Could you retype the entries below exactly, omitting every picture?
*** INFORMATION PROVIDED ***
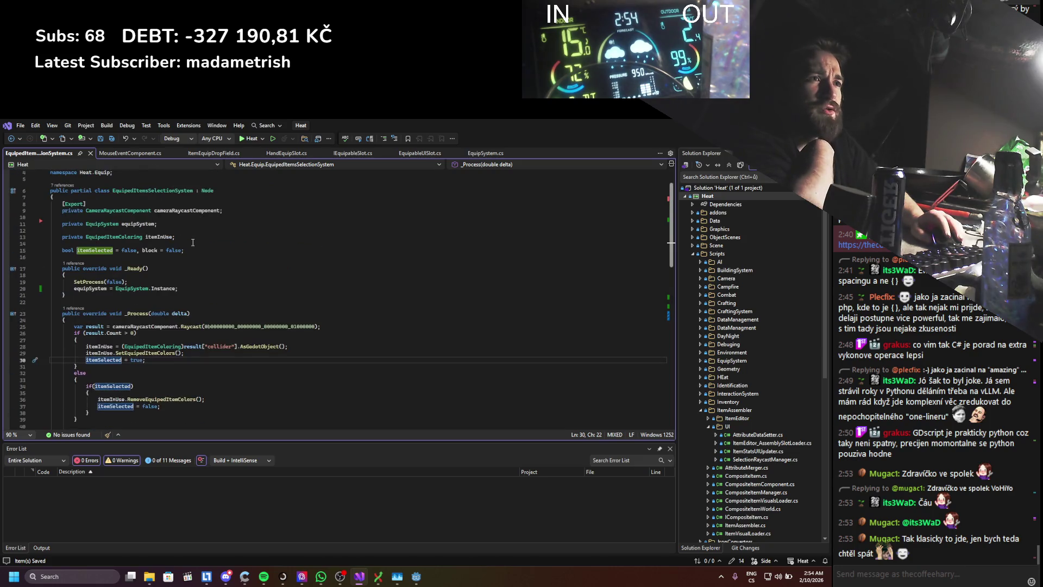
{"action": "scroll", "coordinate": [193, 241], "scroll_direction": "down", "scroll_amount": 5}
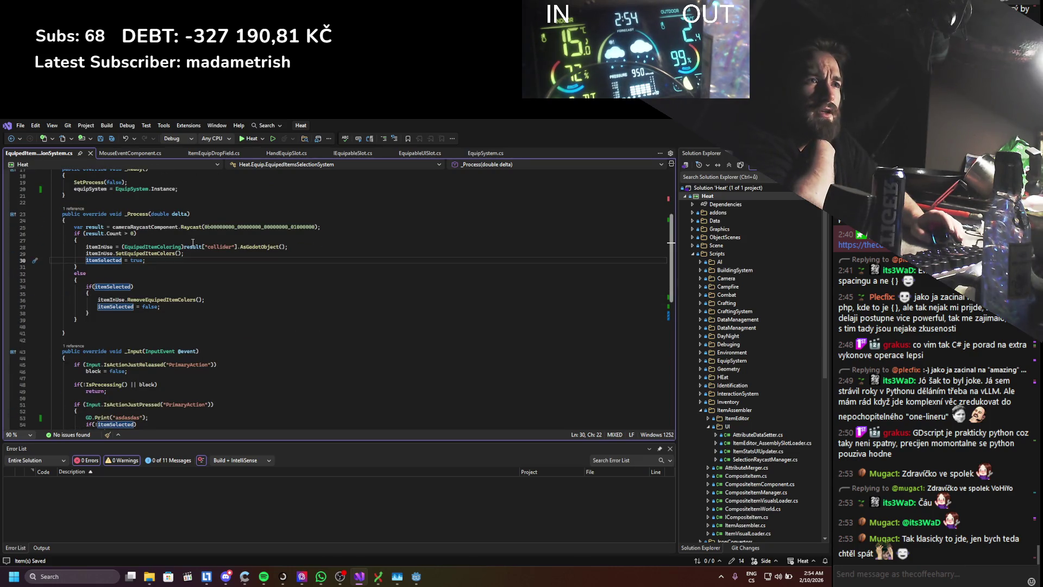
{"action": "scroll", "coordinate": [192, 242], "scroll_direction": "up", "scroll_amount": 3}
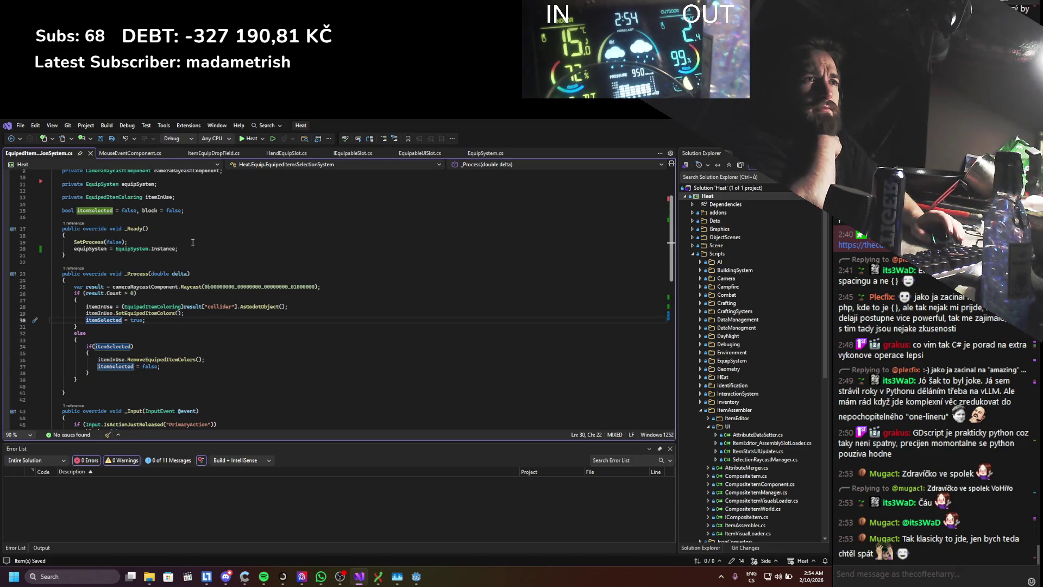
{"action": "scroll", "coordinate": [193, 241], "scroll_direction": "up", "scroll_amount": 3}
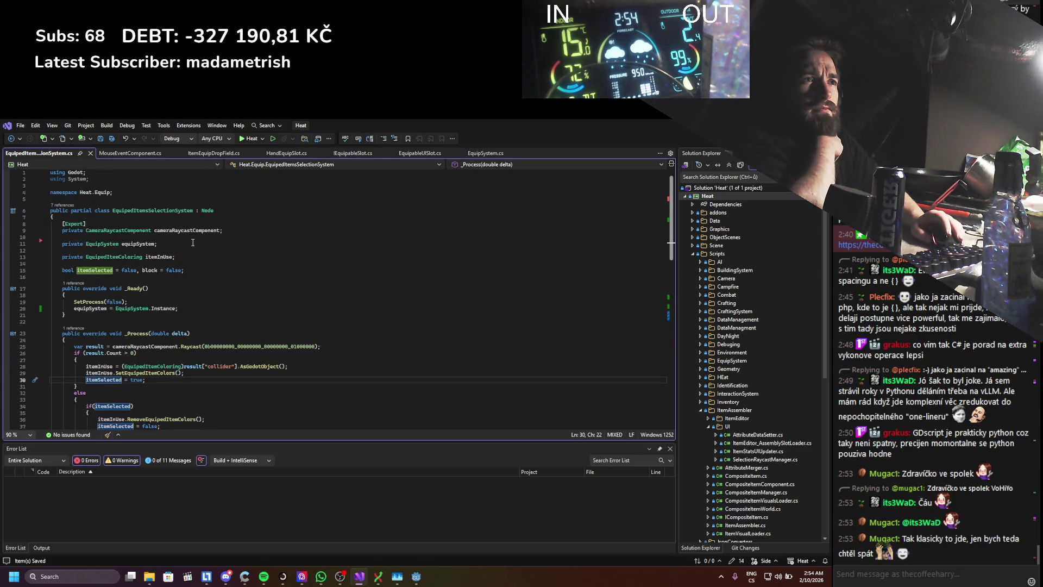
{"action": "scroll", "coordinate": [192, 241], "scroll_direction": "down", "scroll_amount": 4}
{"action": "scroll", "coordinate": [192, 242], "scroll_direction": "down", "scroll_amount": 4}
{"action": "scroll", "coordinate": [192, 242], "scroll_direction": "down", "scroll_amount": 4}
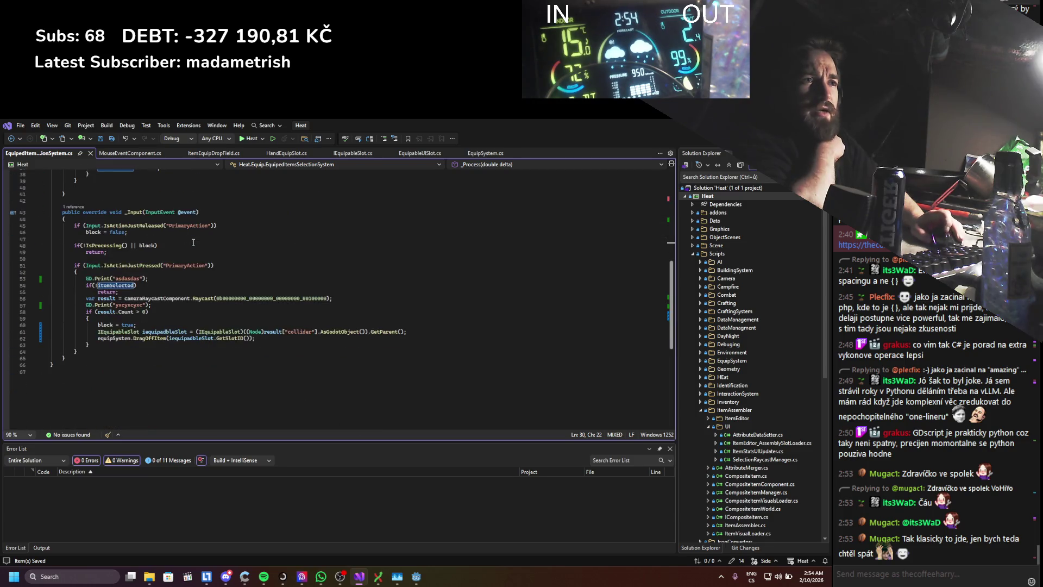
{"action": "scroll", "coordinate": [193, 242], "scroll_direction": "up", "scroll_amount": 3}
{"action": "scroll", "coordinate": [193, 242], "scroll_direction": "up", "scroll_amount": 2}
*** End of INFORMATION PROVIDED ***
SOLUTION
{"action": "scroll", "coordinate": [193, 241], "scroll_direction": "down", "scroll_amount": 5}
{"action": "scroll", "coordinate": [192, 242], "scroll_direction": "up", "scroll_amount": 3}
{"action": "scroll", "coordinate": [193, 241], "scroll_direction": "up", "scroll_amount": 3}
{"action": "scroll", "coordinate": [192, 241], "scroll_direction": "down", "scroll_amount": 4}
{"action": "scroll", "coordinate": [192, 242], "scroll_direction": "down", "scroll_amount": 4}
{"action": "scroll", "coordinate": [192, 242], "scroll_direction": "down", "scroll_amount": 4}
{"action": "scroll", "coordinate": [193, 242], "scroll_direction": "up", "scroll_amount": 3}
{"action": "scroll", "coordinate": [193, 242], "scroll_direction": "up", "scroll_amount": 2}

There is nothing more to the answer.